Your objective: Reproduce exactly, and only, the lines below from the one containing "when the ProSe enabled" through the one containing "3a. If the request".
━━━
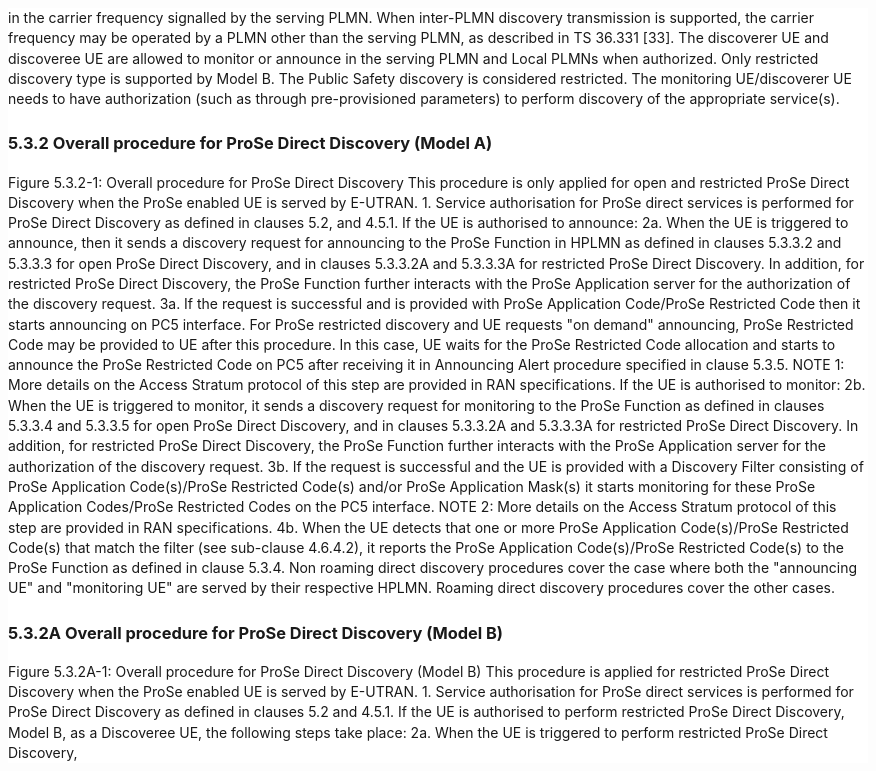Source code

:in the carrier frequency signalled by the serving PLMN. When inter-PLMN
discovery transmission is supported, the carrier frequency may be operated by
a PLMN other than the serving PLMN, as described in TS 36.331 [33]. The
discoverer UE and discoveree UE are allowed to monitor or announce in the
serving PLMN and Local PLMNs when authorized.
Only restricted discovery type is supported by Model B.
The Public Safety discovery is considered restricted. The monitoring
UE/discoverer UE needs to have authorization (such as through pre-provisioned
parameters) to perform discovery of the appropriate service(s).
### 5.3.2 Overall procedure for ProSe Direct Discovery (Model A)
Figure 5.3.2-1: Overall procedure for ProSe Direct Discovery
This procedure is only applied for open and restricted ProSe Direct Discovery
when the ProSe enabled UE is served by E-UTRAN.
1\. Service authorisation for ProSe direct services is performed for ProSe
Direct Discovery as defined in clauses 5.2, and 4.5.1.
If the UE is authorised to announce:
2a. When the UE is triggered to announce, then it sends a discovery request
for announcing to the ProSe Function in HPLMN as defined in clauses 5.3.3.2
and 5.3.3.3 for open ProSe Direct Discovery, and in clauses 5.3.3.2A and
5.3.3.3A for restricted ProSe Direct Discovery. In addition, for restricted
ProSe Direct Discovery, the ProSe Function further interacts with the ProSe
Application server for the authorization of the discovery request.
3a. If the request is successful and is provided with ProSe Application
Code/ProSe Restricted Code then it starts announcing on PC5 interface.
For ProSe restricted discovery and UE requests \"on demand\" announcing, ProSe
Restricted Code may be provided to UE after this procedure. In this case, UE
waits for the ProSe Restricted Code allocation and starts to announce the
ProSe Restricted Code on PC5 after receiving it in Announcing Alert procedure
specified in clause 5.3.5.
NOTE 1: More details on the Access Stratum protocol of this step are provided
in RAN specifications.
If the UE is authorised to monitor:
2b. When the UE is triggered to monitor, it sends a discovery request for
monitoring to the ProSe Function as defined in clauses 5.3.3.4 and 5.3.3.5 for
open ProSe Direct Discovery, and in clauses 5.3.3.2A and 5.3.3.3A for
restricted ProSe Direct Discovery. In addition, for restricted ProSe Direct
Discovery, the ProSe Function further interacts with the ProSe Application
server for the authorization of the discovery request.
3b. If the request is successful and the UE is provided with a Discovery
Filter consisting of ProSe Application Code(s)/ProSe Restricted Code(s) and/or
ProSe Application Mask(s) it starts monitoring for these ProSe Application
Codes/ProSe Restricted Codes on the PC5 interface.
NOTE 2: More details on the Access Stratum protocol of this step are provided
in RAN specifications.
4b. When the UE detects that one or more ProSe Application Code(s)/ProSe
Restricted Code(s) that match the filter (see sub-clause 4.6.4.2), it reports
the ProSe Application Code(s)/ProSe Restricted Code(s) to the ProSe Function
as defined in clause 5.3.4.
Non roaming direct discovery procedures cover the case where both the
\"announcing UE\" and \"monitoring UE\" are served by their respective HPLMN.
Roaming direct discovery procedures cover the other cases.
### 5.3.2A Overall procedure for ProSe Direct Discovery (Model B)
Figure 5.3.2A-1: Overall procedure for ProSe Direct Discovery (Model B)
This procedure is applied for restricted ProSe Direct Discovery when the ProSe
enabled UE is served by E-UTRAN.
1\. Service authorisation for ProSe direct services is performed for ProSe
Direct Discovery as defined in clauses 5.2 and 4.5.1.
If the UE is authorised to perform restricted ProSe Direct Discovery, Model B,
as a Discoveree UE, the following steps take place:
2a. When the UE is triggered to perform restricted ProSe Direct Discovery,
━━━
Result for this task:
when the ProSe enabled UE is served by E-UTRAN.
1\. Service authorisation for ProSe direct services is performed for ProSe
Direct Discovery as defined in clauses 5.2, and 4.5.1.
If the UE is authorised to announce:
2a. When the UE is triggered to announce, then it sends a discovery request
for announcing to the ProSe Function in HPLMN as defined in clauses 5.3.3.2
and 5.3.3.3 for open ProSe Direct Discovery, and in clauses 5.3.3.2A and
5.3.3.3A for restricted ProSe Direct Discovery. In addition, for restricted
ProSe Direct Discovery, the ProSe Function further interacts with the ProSe
Application server for the authorization of the discovery request.
3a. If the request is successful and is provided with ProSe Application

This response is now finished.